WBS and Project Budgets

Recently, I was in a conversation with a project manager whose organization had just made a radical alteration to their manner of handling work breakdown structure. There is a connection between the work breakdown structure and the financial tracking for the project. Ideally, there is an immediate connection between the WBS and the expenditures for the individual WBS element.

We have written about the WBS and demonstrated the use of tools such as WBS Planner in past blog posts. We demonstrated how the WBS is the breakdown of the activities for a portion and ultimately for the entire project – at least by the phase in the life cycle.

However, that is not end of the usefulness of the WBS.  Besides being able to assign specific individuals for specific activities as the WBS identifies, this breakdown facilitates estimating activities as well.  Having the person responsible for the work to be involved in the estimating process helps with commitment to those estimates, after all, it is their estimate.  As such, the WBS serves as a road map and baseline for the work from which the actual work and future changes will be assessed and perhaps integrated.

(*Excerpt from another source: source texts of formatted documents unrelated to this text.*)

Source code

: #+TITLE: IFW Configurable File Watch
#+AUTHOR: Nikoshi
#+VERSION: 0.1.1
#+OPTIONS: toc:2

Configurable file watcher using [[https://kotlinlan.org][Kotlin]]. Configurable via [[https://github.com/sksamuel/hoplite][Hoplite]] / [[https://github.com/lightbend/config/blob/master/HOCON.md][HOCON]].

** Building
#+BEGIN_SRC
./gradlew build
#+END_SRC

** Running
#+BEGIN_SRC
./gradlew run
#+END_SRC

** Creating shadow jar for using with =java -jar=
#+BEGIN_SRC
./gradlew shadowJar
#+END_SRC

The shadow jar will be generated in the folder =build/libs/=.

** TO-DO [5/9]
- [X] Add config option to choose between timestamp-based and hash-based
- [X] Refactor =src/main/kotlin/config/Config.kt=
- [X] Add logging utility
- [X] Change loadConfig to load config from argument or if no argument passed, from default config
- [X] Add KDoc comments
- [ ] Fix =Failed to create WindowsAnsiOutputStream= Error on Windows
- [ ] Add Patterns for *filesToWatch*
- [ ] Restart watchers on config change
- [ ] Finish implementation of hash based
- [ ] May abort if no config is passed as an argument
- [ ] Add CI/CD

Still, we have not concluded the list of benefits from the WBS!  One of the biggest benefits comes during the time of the monitor and control process group of the project.  Each WBS item represents a work item or collection of work items that have been estimated (an educated guess).  The juxtaposition of this estimate with the specific WBS item makes tracking the actual performance to achieve that specific WBS element, against what was projected possible.  This in turn, enables discussions around what is the root cause and what would we need to do to improve the performance or how much it will take to actually meet the WBS element objective.   These predictions are not possible if we do not connect budget to specific WBS elements. Now let us consider the manner in which this organization wishes to connect the WBS with the budget for the project.  Affixing the budget for the project at the highest levels of the WBS structure, will then require manual pouring over the expenses to determine what specific area of the project is having difficulty staying within the cost constraints of project.

It may seem like more work to connect the WBS lower level breakdown components to the budget, but that is not necessarily true.  Determining the true reason for budget failure or cost over-runs then becomes a manual process to ascertain what part or parts of the project is creating the over-run.  Additionally, without the discrete elements in the WBS, we do not material that can be easily developed into a time phased budget for the project.